--- ENTRIES SHOWN Enclosed Below ---

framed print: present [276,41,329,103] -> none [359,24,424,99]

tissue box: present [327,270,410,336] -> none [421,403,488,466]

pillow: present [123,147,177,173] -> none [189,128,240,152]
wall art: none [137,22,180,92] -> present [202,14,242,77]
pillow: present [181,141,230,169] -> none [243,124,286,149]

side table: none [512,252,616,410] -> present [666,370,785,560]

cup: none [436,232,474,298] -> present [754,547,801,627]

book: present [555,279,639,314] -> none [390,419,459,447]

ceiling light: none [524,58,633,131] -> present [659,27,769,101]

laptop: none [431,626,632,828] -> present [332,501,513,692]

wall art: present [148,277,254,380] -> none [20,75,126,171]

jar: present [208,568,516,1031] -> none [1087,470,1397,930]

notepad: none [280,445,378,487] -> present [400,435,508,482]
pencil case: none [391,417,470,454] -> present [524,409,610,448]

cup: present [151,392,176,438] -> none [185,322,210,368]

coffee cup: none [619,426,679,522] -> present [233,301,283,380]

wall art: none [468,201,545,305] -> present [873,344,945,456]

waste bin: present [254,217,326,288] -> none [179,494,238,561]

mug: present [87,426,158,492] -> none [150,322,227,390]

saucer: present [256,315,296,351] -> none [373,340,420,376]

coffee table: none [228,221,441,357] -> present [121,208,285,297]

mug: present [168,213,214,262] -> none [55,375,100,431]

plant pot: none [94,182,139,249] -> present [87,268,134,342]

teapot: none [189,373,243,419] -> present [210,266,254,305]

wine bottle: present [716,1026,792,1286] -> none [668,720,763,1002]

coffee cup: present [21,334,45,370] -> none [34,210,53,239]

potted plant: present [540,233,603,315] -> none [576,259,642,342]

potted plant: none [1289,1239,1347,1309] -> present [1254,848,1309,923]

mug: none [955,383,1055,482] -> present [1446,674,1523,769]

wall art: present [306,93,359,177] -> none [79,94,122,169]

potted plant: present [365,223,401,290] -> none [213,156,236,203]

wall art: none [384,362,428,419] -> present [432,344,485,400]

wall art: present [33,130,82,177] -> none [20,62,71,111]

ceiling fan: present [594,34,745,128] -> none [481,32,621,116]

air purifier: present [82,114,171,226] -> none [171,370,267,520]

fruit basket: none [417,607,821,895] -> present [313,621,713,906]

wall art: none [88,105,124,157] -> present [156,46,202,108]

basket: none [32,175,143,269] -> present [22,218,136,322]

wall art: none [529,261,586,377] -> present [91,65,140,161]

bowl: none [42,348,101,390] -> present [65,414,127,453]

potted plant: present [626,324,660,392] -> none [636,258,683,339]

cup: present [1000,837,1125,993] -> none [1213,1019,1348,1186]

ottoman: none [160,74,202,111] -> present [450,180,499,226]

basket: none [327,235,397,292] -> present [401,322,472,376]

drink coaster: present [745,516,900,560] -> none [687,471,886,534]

--- End of Enclosed ENTRIES SHOWN ---

REQUIREMENT:
What's needed is a word-for-word restatement of all the entries.

YOUR SOLUTION:
framed print: present [276,41,329,103] -> none [359,24,424,99]

tissue box: present [327,270,410,336] -> none [421,403,488,466]

pillow: present [123,147,177,173] -> none [189,128,240,152]
wall art: none [137,22,180,92] -> present [202,14,242,77]
pillow: present [181,141,230,169] -> none [243,124,286,149]

side table: none [512,252,616,410] -> present [666,370,785,560]

cup: none [436,232,474,298] -> present [754,547,801,627]

book: present [555,279,639,314] -> none [390,419,459,447]

ceiling light: none [524,58,633,131] -> present [659,27,769,101]

laptop: none [431,626,632,828] -> present [332,501,513,692]

wall art: present [148,277,254,380] -> none [20,75,126,171]

jar: present [208,568,516,1031] -> none [1087,470,1397,930]

notepad: none [280,445,378,487] -> present [400,435,508,482]
pencil case: none [391,417,470,454] -> present [524,409,610,448]

cup: present [151,392,176,438] -> none [185,322,210,368]

coffee cup: none [619,426,679,522] -> present [233,301,283,380]

wall art: none [468,201,545,305] -> present [873,344,945,456]

waste bin: present [254,217,326,288] -> none [179,494,238,561]

mug: present [87,426,158,492] -> none [150,322,227,390]

saucer: present [256,315,296,351] -> none [373,340,420,376]

coffee table: none [228,221,441,357] -> present [121,208,285,297]

mug: present [168,213,214,262] -> none [55,375,100,431]

plant pot: none [94,182,139,249] -> present [87,268,134,342]

teapot: none [189,373,243,419] -> present [210,266,254,305]

wine bottle: present [716,1026,792,1286] -> none [668,720,763,1002]

coffee cup: present [21,334,45,370] -> none [34,210,53,239]

potted plant: present [540,233,603,315] -> none [576,259,642,342]

potted plant: none [1289,1239,1347,1309] -> present [1254,848,1309,923]

mug: none [955,383,1055,482] -> present [1446,674,1523,769]

wall art: present [306,93,359,177] -> none [79,94,122,169]

potted plant: present [365,223,401,290] -> none [213,156,236,203]

wall art: none [384,362,428,419] -> present [432,344,485,400]

wall art: present [33,130,82,177] -> none [20,62,71,111]

ceiling fan: present [594,34,745,128] -> none [481,32,621,116]

air purifier: present [82,114,171,226] -> none [171,370,267,520]

fruit basket: none [417,607,821,895] -> present [313,621,713,906]

wall art: none [88,105,124,157] -> present [156,46,202,108]

basket: none [32,175,143,269] -> present [22,218,136,322]

wall art: none [529,261,586,377] -> present [91,65,140,161]

bowl: none [42,348,101,390] -> present [65,414,127,453]

potted plant: present [626,324,660,392] -> none [636,258,683,339]

cup: present [1000,837,1125,993] -> none [1213,1019,1348,1186]

ottoman: none [160,74,202,111] -> present [450,180,499,226]

basket: none [327,235,397,292] -> present [401,322,472,376]

drink coaster: present [745,516,900,560] -> none [687,471,886,534]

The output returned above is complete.